В книге рассказывается история главного героя, который сталкивается с различными проблемами и препятствиями на протяжении всего своего путешествия. По пути он встречает множество второстепенных персонажей, которые играют важные роли в истории. Благодаря опыту главного героя книга исследует такие темы, как любовь, потеря, надежда и стойкость. По мере того, как главный герой преодолевает свои трудности, он усваивает ценные уроки жизни и растет как личность.
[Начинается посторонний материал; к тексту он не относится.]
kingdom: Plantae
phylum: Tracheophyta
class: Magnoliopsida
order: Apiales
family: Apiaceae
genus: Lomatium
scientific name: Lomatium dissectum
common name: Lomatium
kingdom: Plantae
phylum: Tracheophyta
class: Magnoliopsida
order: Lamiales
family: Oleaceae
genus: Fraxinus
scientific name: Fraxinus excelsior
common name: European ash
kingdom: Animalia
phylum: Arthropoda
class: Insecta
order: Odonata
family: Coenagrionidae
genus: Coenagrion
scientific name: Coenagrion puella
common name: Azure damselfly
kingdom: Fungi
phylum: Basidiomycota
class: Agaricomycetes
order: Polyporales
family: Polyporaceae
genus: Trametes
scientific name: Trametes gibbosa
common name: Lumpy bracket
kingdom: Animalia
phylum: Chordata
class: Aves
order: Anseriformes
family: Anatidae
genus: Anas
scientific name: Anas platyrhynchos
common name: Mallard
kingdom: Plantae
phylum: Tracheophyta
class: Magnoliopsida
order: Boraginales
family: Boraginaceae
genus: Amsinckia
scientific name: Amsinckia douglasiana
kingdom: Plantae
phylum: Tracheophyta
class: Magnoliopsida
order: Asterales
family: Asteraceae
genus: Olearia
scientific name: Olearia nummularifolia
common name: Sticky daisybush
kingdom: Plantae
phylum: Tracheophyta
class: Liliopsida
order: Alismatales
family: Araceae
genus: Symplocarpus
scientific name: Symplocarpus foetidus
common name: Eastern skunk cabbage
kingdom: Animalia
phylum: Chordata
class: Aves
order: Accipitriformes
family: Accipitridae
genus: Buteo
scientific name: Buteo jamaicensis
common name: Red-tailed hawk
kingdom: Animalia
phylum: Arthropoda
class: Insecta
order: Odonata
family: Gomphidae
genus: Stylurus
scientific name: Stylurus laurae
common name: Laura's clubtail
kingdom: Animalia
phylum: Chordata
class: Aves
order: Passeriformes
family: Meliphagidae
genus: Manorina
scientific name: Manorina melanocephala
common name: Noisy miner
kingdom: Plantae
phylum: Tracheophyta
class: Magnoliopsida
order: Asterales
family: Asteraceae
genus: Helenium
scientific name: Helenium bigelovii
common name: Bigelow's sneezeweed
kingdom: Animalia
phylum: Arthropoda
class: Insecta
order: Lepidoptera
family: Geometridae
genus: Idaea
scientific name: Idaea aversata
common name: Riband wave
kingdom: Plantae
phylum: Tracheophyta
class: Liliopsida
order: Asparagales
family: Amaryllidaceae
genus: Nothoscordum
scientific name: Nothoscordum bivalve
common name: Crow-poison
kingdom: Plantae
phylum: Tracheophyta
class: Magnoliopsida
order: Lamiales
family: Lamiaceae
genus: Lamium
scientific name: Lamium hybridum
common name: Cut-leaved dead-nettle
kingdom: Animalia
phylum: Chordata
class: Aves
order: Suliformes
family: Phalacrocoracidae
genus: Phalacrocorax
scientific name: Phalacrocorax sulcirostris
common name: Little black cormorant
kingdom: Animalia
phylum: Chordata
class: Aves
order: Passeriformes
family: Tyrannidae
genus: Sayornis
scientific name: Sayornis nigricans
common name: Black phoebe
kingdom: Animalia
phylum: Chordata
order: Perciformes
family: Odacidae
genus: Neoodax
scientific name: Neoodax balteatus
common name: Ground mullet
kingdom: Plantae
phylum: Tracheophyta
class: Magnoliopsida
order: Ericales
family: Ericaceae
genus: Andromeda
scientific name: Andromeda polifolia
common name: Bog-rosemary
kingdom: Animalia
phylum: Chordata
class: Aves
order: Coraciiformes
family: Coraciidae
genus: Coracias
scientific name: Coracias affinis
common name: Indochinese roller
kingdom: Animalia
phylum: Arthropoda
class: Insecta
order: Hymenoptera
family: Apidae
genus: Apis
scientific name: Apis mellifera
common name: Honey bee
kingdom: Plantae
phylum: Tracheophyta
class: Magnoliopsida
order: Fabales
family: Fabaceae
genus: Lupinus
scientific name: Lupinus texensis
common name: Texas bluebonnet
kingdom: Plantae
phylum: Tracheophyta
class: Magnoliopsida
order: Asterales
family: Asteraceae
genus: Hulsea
Короткий рассказ от автора «Зеркала для героя». Рассказ из жизни заводской спортивной команды велосипедных гонщиков. Важный разговор накануне городской командной гонки, семейная жизнь, мешающая спорту. Самый молодой член команды, но в то же время капитан маленького и дружного коллектива решает выиграть, несмотря на то, что дома у них бранятся жены, не пускают после сегодняшнего поражения тренироваться, а соседи подзуживают и что надо огород копать, и дочку в пионерский лагерь везти, и надо у домны стоять.
Эмоциональный настрой лирики Мандельштама преисполнен тем, что критики называли «душевной неуютностью». И акцентированная простота повседневных мелочей, из которых он выстраивал свою поэтическую реальность, лишь подчеркивает тоску и беспокойство незаурядного человека, которому выпало на долю жить в «перевернутом мире». В это издание вошли как хорошо знакомые, так и менее известные широкому кругу читателей стихи русского поэта. Оно включает прижизненные поэтические сборники автора («Камень», «Tristia», «Стихи 1921–1925»), стихи 1930–1937 годов, объединенные хронологически, а также стихотворения, не вошедшие в собрания. Помимо стихотворений, в книгу вошли автобиографическая проза и статьи: «Шум времени», «Путешествие в Армению», «Письмо о русской поэзии», «Литературная Москва» и др.
«Это старая история, которая вечно… Впрочем, я должен оговориться: она не только может быть „вечно… новою“, но и не может – я глубоко убежден в этом – даже повториться в наше время…».